Shuhada Street si trova nella città vecchia di Hebron e attualmente è sotto stretta sorveglianza da parte dell’esercito israeliano in seguito alle numerose minacce ricevute dai residenti ebrei che vivono nelle vicinanze. Secondo le direttive governative, i palestinesi che non hanno la residenza in H2 non possono transitare per Shuhada Street.

Shuhada Street è diventata il centro della narrativa palestinese secondo cui l’occupazione israeliana in Cisgiordania costituirebbe un regime di apartheid. Questa accusa fu mossa da Mustafa Barghouti, politico palestinese e segretario generale di Iniziativa Nazionale Palestinese. Ogni anno  vengono dunque organizzate iniziative e dimostrazioni sotto la sigla “Open Shuhada Street” da gruppi palestinesi in tutto il mondo. Durante queste manifestazioni vengono anche urlati slogan per i martiri di Shuhada Street uccisi da Israele. Anche in questo caso siamo di fronte a una manipolazione storica.
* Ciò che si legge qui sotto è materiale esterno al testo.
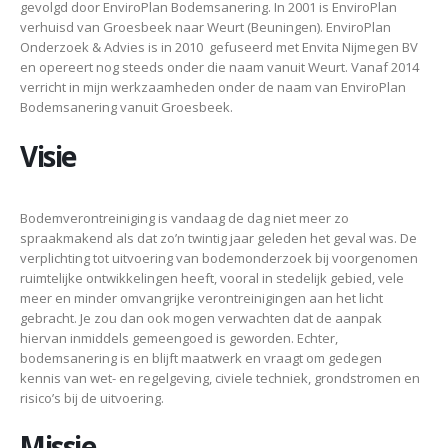
gevolgd door EnviroPlan Bodemsanering. In 2001 is EnviroPlan
verhuisd van Groesbeek naar Weurt (Beuningen). EnviroPlan
Onderzoek & Advies is in 2010 gefuseerd met Envita Nijmegen BV
en opereert nog steeds onder die naam vanuit Weurt. Vanaf 2014
verricht in mijn werkzaamheden onder de naam van EnviroPlan
Bodemsanering vanuit Groesbeek.
Visie
Bodemverontreiniging is vandaag de dag niet meer zo
spraakmakend als dat zo’n twintig jaar geleden het geval was. De
verplichting tot uitvoering van bodemonderzoek bij voorgenomen
ruimtelijke ontwikkelingen heeft, vooral in stedelijk gebied, vele
meer en minder omvangrijke verontreinigingen aan het licht
gebracht. Je zou dan ook mogen verwachten dat de aanpak
hiervan inmiddels gemeengoed is geworden. Echter,
bodemsanering is en blijft maatwerk en vraagt om gedegen
kennis van wet- en regelgeving, civiele techniek, grondstromen en
risico’s bij de uitvoering.
Missie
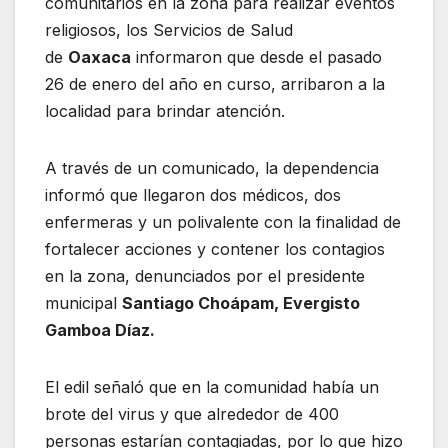
comunitarios en la zona para realizar eventos
religiosos, los Servicios de Salud
de
Oaxaca
informaron que desde el pasado
26 de enero del año en curso, arribaron a la
localidad para brindar atención.
A través de un comunicado, la dependencia
informó que llegaron dos médicos, dos
enfermeras y un polivalente con la finalidad de
fortalecer acciones y contener los contagios
en la zona, denunciados por el presidente
municipal
Santiago Choápam, Evergisto
Gamboa Díaz.
El edil señaló que en la comunidad había un
brote del virus y que alrededor de 400
personas estarían contagiadas, por lo que hizo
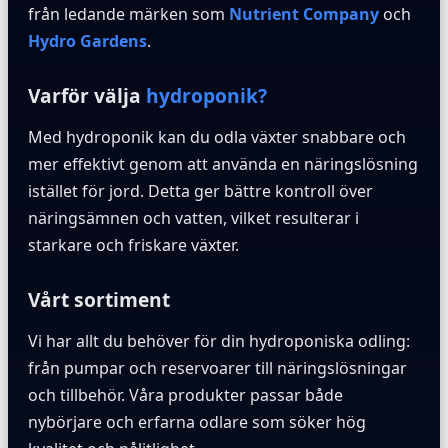
från ledande märken som
Nutrient Company
och
Hydro Gardens
.
Varför välja
hydroponik?
Med hydroponik kan du odla växter snabbare och
mer effektivt genom att använda en näringslösning
istället för jord. Detta ger bättre kontroll över
näringsämnen och vatten, vilket resulterar i
starkare och friskare växter.
Vårt sortiment
Vi har allt du behöver för din hydroponiska odling:
från pumpar och reservoarer till näringslösningar
och tillbehör. Våra produkter passar både
nybörjare och erfarna odlare som söker hög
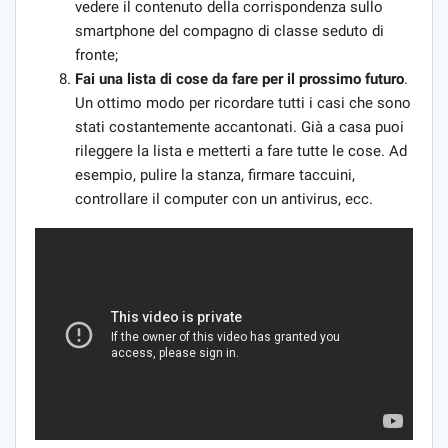
vedere il contenuto della corrispondenza sullo
smartphone del compagno di classe seduto di
fronte;
Fai una lista di cose da fare per il prossimo futuro
.
Un ottimo modo per ricordare tutti i casi che sono
stati costantemente accantonati. Già a casa puoi
rileggere la lista e metterti a fare tutte le cose. Ad
esempio, pulire la stanza, firmare taccuini,
controllare il computer con un antivirus, ecc.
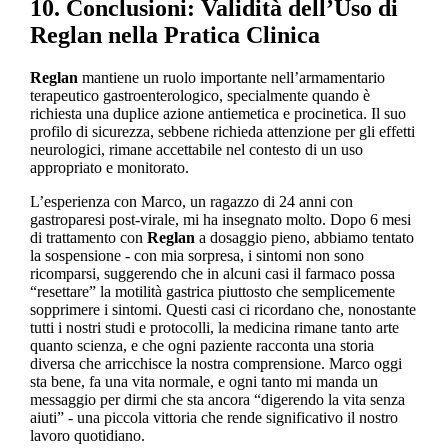
10. Conclusioni: Validità dell’Uso di
Reglan nella Pratica Clinica
Reglan
mantiene un ruolo importante nell’armamentario
terapeutico gastroenterologico, specialmente quando è
richiesta una duplice azione antiemetica e procinetica. Il suo
profilo di sicurezza, sebbene richieda attenzione per gli effetti
neurologici, rimane accettabile nel contesto di un uso
appropriato e monitorato.
L’esperienza con Marco, un ragazzo di 24 anni con
gastroparesi post-virale, mi ha insegnato molto. Dopo 6 mesi
di trattamento con
Reglan
a dosaggio pieno, abbiamo tentato
la sospensione - con mia sorpresa, i sintomi non sono
ricomparsi, suggerendo che in alcuni casi il farmaco possa
“resettare” la motilità gastrica piuttosto che semplicemente
sopprimere i sintomi. Questi casi ci ricordano che, nonostante
tutti i nostri studi e protocolli, la medicina rimane tanto arte
quanto scienza, e che ogni paziente racconta una storia
diversa che arricchisce la nostra comprensione. Marco oggi
sta bene, fa una vita normale, e ogni tanto mi manda un
messaggio per dirmi che sta ancora “digerendo la vita senza
aiuti” - una piccola vittoria che rende significativo il nostro
lavoro quotidiano.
L’episodio citato dai militanti pro-Pal si riferisce ai fatti del febbraio 1994 quando Baruch Goldstein, un estremista di destra dell’insediamento Kiryat Arba, assaltò la moschea di Abramo – costruita da Saladino sopra la Tomba dei Patriarchi al posto di una chiesa del periodo dei Crociati – uccidendo 29 fedeli musulmani. Israele e la comunità ebraica della Diaspora condannarono la follia omicida di Goldstein. Il primo ministro israeliano di allora, Yitzhak Rabin, denunciò apertamente l’attacco, descrivendo Goldstein come “un assassino degenerato”. Rabin inoltre dichiarò che quell’episodio rappresentava “una vergogna per il sionismo e un imbarazzo per l’ebraismo”. Dopo la tragedia, il governo israeliano decise di bandire e sciogliere il movimento di estrema destra Kach a cui l’assassino apparteneva.